The goal of this notebook is to reproduce the double descent experiment with different networks.

In [1]:
import matplotlib.pyplot as plt
import numpy as np

import torch
import torch.nn as nn
from torch.utils.data import TensorDataset, DataLoader
from tqdm import tqdm
from typing import Dict, Tuple

In [2]:
from mnist1d.data import make_dataset, get_dataset_args

args = get_dataset_args()
args.num_samples = 16_000
args.train_split = 0.25

data = make_dataset(args)

print(data['x'].shape)
print(data['x_test'].shape)

(4000, 40)
(12000, 40)


In [3]:
# Add 15% noise to training labels

import copy
data_with_label_noise = copy.deepcopy(data)

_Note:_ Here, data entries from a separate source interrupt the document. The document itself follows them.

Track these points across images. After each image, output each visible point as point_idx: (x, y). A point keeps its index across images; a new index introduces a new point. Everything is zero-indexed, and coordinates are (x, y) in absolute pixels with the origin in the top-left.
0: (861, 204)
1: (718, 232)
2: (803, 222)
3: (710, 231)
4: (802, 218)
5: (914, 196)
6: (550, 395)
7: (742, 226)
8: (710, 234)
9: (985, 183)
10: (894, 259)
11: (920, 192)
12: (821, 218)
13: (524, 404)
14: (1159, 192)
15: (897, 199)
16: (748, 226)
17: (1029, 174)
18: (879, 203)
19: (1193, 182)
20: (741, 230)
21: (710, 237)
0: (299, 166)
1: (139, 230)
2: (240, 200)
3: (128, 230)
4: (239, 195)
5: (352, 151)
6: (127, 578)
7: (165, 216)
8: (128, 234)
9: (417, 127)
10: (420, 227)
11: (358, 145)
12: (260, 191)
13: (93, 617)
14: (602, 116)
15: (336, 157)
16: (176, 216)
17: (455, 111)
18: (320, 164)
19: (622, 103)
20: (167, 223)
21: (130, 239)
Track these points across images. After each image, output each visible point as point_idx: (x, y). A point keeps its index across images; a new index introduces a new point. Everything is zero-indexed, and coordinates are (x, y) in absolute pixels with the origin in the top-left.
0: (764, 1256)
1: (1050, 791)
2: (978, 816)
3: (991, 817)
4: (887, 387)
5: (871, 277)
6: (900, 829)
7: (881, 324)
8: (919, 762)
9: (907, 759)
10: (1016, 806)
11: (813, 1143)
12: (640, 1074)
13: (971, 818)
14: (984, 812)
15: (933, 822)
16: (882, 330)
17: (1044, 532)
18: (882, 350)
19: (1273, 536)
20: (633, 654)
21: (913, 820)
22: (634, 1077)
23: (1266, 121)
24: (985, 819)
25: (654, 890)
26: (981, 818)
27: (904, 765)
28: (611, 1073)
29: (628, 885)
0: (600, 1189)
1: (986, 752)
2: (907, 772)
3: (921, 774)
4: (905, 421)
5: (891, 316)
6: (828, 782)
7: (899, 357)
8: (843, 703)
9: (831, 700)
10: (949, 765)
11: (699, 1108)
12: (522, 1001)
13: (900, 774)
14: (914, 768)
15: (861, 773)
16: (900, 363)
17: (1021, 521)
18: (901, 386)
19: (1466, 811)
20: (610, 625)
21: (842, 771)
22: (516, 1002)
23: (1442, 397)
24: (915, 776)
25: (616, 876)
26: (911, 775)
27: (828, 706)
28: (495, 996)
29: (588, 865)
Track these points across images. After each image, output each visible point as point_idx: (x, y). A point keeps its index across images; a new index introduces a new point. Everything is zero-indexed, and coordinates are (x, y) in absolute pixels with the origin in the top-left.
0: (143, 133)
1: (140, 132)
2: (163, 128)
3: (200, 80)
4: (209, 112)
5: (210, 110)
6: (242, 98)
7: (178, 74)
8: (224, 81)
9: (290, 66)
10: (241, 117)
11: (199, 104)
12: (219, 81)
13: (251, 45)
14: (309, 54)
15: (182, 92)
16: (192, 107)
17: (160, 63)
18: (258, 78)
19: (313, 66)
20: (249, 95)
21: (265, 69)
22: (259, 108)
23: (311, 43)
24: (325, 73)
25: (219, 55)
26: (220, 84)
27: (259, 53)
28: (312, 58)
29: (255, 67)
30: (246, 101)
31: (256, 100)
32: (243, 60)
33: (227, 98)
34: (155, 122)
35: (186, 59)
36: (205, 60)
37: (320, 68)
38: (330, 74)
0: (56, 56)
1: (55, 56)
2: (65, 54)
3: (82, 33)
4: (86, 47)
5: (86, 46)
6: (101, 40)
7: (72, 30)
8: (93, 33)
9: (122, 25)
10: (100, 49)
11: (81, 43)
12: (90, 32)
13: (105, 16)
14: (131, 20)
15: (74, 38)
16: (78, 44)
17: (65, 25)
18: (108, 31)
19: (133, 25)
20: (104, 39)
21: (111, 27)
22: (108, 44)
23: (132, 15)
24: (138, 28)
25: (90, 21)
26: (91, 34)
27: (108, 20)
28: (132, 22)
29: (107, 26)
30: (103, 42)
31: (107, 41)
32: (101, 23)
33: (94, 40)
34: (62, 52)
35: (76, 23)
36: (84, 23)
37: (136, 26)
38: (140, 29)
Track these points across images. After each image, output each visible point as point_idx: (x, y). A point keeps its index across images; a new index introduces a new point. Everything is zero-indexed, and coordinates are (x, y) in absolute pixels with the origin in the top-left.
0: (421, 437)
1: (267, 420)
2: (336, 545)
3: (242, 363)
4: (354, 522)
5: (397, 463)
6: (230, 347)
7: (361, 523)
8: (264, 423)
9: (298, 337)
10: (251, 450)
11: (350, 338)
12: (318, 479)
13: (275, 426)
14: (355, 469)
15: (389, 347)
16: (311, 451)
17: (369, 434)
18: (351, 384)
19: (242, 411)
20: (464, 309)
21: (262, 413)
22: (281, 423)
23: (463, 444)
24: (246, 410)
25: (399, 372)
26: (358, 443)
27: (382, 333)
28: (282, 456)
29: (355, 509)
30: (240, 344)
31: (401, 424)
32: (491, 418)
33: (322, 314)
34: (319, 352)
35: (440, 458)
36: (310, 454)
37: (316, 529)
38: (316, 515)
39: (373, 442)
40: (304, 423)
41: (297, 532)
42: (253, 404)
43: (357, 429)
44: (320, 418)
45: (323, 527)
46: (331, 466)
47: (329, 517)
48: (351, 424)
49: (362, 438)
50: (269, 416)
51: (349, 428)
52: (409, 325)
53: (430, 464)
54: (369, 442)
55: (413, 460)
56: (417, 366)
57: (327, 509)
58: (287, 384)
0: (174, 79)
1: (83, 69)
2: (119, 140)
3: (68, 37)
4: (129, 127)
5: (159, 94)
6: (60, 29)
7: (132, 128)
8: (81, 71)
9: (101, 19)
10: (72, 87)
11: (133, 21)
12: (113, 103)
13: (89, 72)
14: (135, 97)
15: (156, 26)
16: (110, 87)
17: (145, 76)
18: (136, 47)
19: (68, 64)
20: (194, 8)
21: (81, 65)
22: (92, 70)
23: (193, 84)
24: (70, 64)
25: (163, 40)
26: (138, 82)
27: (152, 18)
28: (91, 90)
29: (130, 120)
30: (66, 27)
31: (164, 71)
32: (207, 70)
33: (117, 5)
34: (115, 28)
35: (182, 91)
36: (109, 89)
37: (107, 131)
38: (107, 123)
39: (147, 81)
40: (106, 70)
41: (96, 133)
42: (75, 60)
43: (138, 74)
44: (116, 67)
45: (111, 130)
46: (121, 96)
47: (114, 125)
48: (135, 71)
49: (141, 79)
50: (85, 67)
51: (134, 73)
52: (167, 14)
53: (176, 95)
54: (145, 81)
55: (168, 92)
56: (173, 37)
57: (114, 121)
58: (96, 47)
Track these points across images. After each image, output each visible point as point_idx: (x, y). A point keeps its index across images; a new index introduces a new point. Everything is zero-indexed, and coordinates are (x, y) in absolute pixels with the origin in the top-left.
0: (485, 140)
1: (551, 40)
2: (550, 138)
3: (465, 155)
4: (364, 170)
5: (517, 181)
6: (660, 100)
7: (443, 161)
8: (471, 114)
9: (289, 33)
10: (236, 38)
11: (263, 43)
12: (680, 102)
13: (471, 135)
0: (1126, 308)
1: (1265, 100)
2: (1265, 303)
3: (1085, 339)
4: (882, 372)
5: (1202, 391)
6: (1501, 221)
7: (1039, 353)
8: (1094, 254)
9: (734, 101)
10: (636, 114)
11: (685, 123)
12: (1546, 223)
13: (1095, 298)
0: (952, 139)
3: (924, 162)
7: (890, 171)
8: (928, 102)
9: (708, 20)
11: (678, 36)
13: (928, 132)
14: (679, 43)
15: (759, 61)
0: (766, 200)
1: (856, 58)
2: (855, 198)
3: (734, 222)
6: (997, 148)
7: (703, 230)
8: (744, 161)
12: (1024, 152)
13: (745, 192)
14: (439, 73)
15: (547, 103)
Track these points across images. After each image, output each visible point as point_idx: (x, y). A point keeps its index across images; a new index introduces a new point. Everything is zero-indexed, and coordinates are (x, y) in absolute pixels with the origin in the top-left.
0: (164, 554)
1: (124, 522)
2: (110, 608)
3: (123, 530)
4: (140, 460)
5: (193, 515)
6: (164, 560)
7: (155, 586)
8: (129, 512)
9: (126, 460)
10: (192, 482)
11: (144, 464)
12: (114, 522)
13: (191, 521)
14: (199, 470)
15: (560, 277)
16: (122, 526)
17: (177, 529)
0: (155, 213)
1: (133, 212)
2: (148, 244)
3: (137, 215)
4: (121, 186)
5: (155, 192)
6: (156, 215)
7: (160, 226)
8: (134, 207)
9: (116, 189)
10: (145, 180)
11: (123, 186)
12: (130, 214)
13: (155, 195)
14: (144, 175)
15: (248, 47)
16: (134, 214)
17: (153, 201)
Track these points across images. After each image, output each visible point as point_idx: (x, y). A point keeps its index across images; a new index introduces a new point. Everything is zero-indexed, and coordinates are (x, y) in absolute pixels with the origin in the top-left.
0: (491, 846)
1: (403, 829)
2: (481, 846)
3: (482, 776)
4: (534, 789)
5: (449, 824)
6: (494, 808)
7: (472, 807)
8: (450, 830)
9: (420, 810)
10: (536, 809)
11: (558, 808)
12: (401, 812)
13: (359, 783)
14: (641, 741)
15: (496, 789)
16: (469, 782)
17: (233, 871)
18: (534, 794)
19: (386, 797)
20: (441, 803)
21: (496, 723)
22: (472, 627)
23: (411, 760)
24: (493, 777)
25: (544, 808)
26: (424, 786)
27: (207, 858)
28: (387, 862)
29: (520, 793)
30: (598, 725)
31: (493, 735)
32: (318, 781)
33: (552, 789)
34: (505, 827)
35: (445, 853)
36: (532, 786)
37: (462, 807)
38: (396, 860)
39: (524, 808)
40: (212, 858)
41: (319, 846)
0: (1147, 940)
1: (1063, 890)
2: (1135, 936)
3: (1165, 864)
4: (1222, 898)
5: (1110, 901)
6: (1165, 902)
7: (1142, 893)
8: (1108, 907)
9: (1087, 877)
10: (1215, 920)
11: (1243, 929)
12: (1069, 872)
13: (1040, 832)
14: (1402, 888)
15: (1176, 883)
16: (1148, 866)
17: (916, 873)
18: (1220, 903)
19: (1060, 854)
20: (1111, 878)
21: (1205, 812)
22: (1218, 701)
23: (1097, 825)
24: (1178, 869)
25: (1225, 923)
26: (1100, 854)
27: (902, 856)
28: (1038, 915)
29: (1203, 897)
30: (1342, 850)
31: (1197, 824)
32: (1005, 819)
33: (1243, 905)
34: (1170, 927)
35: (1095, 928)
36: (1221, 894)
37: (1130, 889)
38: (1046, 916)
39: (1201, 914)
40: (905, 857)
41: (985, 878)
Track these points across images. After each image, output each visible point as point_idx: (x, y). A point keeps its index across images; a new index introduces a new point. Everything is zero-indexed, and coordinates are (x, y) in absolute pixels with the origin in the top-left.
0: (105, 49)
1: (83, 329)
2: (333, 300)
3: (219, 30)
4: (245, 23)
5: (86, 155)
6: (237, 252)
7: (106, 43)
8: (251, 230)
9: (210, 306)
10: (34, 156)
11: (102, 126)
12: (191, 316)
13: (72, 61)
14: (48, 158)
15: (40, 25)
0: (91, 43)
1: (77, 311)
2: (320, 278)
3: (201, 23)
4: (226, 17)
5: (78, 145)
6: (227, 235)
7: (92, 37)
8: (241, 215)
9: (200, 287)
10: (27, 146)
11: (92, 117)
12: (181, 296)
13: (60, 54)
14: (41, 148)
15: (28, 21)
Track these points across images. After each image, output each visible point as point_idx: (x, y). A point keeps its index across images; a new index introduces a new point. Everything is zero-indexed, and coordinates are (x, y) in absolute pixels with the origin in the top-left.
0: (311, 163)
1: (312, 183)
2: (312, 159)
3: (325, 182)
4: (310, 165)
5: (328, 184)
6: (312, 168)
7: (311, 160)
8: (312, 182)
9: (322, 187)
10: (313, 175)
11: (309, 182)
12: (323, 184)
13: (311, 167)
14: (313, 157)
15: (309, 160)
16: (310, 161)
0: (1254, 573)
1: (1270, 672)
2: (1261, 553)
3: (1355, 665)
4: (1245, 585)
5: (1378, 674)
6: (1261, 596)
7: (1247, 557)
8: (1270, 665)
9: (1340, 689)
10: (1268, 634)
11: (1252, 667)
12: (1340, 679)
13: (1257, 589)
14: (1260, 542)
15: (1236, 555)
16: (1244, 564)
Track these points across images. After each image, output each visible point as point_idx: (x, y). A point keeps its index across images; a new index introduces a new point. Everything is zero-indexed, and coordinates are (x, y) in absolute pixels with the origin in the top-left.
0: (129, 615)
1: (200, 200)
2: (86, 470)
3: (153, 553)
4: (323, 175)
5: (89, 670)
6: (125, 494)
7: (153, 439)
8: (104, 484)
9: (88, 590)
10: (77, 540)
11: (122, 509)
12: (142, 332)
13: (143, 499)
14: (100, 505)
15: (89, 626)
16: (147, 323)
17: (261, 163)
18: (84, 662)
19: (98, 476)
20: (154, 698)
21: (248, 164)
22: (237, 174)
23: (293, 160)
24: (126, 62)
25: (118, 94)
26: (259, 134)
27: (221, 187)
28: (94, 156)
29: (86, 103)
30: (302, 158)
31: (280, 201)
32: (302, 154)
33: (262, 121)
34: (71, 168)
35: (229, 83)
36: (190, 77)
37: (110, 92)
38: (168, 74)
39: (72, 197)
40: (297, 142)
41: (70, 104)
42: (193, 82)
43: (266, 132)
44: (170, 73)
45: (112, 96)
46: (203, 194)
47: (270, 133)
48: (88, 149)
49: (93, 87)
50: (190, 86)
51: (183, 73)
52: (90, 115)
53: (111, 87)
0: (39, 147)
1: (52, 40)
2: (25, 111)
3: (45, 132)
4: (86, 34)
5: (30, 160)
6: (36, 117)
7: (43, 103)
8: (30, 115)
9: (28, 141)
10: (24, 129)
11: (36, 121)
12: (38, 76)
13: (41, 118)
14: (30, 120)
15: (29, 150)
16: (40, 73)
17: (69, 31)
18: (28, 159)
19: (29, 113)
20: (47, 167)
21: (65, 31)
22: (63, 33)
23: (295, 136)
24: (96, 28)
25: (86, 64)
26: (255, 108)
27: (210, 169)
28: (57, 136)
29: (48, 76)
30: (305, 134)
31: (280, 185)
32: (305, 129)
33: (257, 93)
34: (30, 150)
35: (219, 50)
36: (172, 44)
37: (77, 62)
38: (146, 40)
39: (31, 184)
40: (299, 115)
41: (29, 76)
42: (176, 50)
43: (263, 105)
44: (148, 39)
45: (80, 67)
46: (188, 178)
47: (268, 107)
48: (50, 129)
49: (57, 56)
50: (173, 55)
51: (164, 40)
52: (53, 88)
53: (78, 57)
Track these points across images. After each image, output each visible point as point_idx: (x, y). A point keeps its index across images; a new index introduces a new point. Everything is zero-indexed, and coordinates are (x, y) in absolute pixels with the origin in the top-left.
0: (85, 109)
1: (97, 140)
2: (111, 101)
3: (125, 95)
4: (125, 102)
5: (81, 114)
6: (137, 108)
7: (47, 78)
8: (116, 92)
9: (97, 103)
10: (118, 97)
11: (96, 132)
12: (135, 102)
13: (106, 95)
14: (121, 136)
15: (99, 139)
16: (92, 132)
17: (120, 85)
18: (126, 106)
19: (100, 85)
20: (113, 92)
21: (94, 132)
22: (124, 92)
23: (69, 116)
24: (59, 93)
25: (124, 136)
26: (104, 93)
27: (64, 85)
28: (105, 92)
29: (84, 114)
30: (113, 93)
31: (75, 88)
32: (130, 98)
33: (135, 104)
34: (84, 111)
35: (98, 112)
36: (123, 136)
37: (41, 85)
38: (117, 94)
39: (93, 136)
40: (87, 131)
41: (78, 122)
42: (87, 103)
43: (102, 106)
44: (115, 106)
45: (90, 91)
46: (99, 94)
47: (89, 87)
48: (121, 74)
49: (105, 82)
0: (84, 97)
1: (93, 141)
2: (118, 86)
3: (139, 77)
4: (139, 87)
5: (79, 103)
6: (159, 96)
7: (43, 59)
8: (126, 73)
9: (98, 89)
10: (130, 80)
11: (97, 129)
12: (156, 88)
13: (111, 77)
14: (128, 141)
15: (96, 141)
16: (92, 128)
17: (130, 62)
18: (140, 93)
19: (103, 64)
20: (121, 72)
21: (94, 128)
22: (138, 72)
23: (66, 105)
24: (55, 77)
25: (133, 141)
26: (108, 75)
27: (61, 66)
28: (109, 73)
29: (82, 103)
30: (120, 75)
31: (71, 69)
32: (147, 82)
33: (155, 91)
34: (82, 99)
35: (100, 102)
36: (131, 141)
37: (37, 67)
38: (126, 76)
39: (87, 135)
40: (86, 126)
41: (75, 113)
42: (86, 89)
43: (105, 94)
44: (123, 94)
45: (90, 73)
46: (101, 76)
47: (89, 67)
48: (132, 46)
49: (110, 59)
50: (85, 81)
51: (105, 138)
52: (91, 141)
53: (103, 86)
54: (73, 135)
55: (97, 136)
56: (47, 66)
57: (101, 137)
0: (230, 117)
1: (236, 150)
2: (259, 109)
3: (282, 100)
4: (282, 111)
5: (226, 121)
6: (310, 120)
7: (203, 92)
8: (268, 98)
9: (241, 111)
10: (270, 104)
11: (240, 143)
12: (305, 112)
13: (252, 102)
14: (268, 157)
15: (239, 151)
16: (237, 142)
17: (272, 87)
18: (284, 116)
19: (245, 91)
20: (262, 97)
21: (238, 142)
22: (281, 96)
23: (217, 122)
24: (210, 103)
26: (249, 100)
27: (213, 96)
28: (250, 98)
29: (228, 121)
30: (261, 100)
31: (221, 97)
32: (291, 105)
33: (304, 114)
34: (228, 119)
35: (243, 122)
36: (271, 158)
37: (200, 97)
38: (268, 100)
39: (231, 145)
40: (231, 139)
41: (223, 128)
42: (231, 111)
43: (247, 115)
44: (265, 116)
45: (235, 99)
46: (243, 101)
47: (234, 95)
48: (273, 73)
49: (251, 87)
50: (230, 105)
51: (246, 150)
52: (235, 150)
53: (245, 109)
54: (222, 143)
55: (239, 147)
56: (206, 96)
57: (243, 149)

for i in range(len(data['y'])):
    if np.random.random_sample() < 0.15:
        data_with_label_noise['y'][i] = np.random.randint(0, 10)

In [4]:
# Define MLP architecture with one hidden layer

def get_model(n_hidden):
    return nn.Sequential(
        nn.Linear(40, n_hidden),
        nn.ReLU(),
        nn.Linear(n_hidden, n_hidden),
        nn.ReLU(),
        nn.Linear(n_hidden, 10)
    )

## Question 1:

Write a `fit_model` function according to the docstring defined below.

In [None]:
def fit_model(
    model: torch.nn.Module,
    data: Dict[str, np.ndarray],
    n_epoch: int,
    optimizer_params: Dict[str, float],
    return_last_only: bool = True,
    ) -> Tuple[torch.Tensor, torch.Tensor]:
    """
    This function must return the train and test error.
    Args:
        model (torch.nn.Module): The model being used to classify.
        data (Dict[str, np.ndarray]): A dictionary with keys ["x", "y", "x_test", "y_test"]
        n_epoch (int): number of epochs to test
        optimizer_params (Dict[str, float]): Dictionary with parameters for the optimizer, such as ["lr", "momentum"...].

    Returns:
        Tuple[torch.Tensor, torch.Tensor]: Return train and test error of the trained model.
    """
    return None

## Question 2:

Test your implementation and parameterization: Running it with MLP of size 100 should give you 0 train error. Make sure this is the case and that 0 train error is obtained not in the end of the traning

## Question 3:

Investigate double descent on the MLP class for no noise and noisy data.

## Question 4

Do the same for CNN.

In [11]:
# Define CNN architecture

def get_model_cnn(channels):
    return nn.Sequential(
        nn.Conv1d(1, channels, 5, stride=2, padding=1),
        nn.ReLU(),
        nn.Conv1d(channels, channels, 3, stride=2, padding=1),
        nn.ReLU(),
        nn.Conv1d(channels, channels, 3, stride=2, padding=1),
        nn.ReLU(),
        nn.Flatten(),
        nn.Linear(channels * 5, 10),
    )

## Question 5:

Write a short report about your findings and the impact of the different factors.